Klassik des Tages: Die „Sicilienne“ von Gabriel Fauré

Epoch Times15. Oktober 2020 Aktualisiert: 15. Oktober 2020 18:33
Aus der Reihe Epoch Times Musik – Für Liebhaber.

Gabriel Fauré (1845-1924) war ein französischer Komponist des Fin de siècle (frz. für „Ende des Jahrhunderts“), der vor allem Vokal-, Klavier- und Kammermusik schrieb.

Hier seine Komposition „Sicilienne“, Op. 78 für Cello und Klavier, gespielt von Steven Isserlis und Pascal Devoyon.

Gemälde: „The Turn of the Road“ von John Atkinson Grimshaw.

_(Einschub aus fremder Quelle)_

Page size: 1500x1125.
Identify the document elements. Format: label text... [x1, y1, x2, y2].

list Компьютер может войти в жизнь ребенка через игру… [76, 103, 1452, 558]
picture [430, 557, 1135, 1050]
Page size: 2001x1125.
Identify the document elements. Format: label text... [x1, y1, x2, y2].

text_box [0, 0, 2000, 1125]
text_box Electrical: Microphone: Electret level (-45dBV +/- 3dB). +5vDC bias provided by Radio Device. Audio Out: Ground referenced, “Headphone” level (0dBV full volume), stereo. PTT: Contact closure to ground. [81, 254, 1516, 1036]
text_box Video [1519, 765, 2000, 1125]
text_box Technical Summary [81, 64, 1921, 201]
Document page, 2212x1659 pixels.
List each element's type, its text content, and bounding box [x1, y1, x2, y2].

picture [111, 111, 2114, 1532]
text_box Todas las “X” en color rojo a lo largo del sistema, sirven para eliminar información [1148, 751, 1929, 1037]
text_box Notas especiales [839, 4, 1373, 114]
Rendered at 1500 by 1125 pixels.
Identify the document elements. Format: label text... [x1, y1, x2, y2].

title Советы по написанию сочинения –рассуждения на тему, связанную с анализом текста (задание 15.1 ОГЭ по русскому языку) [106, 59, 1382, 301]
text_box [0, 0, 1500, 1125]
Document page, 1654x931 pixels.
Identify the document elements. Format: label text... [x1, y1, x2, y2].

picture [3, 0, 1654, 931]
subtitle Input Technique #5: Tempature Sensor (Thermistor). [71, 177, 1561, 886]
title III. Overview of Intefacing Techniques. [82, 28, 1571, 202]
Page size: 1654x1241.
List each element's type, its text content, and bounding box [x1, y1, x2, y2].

Der Begriff Sicilienne bezieht sich auf den „Siciliano“, den Namen eines Satzes in der Barockmusik. Dieser wurde für Arien, Tanzstücke oder Suiten genutzt. Eine Verbindung mit Sizilien ist nicht nachgewiesen. Die Musik klingt im allgemeinen lieblich und schmerzhaft-süß und hat etwas von einem Hirtenidyll.

Gabriel Fauré spielte bereits mit acht Jahren ausgezeichnet Klavier. Er arbeitete bald als Organist (ohne sonderlich religiös zu sein), mit Chören, komponierte Klaviermusik und improvisierte in den Pariser Salons. Später lehrte er Komposition am Pariser Konservatorium und konzertierte in London, wo seine Werke besonders beliebt waren.

Einer seiner musikalischen Zeitgenossen war Claude Debussy, Maurice Ravel war ein Schüler von ihm. Fauré hinterließ kaum Kompositionen mit großen Besetzungen wie Sinfonien oder große Opern, jedoch viele Werke der Vokalmusik, Klavierlieder und Kammermusik.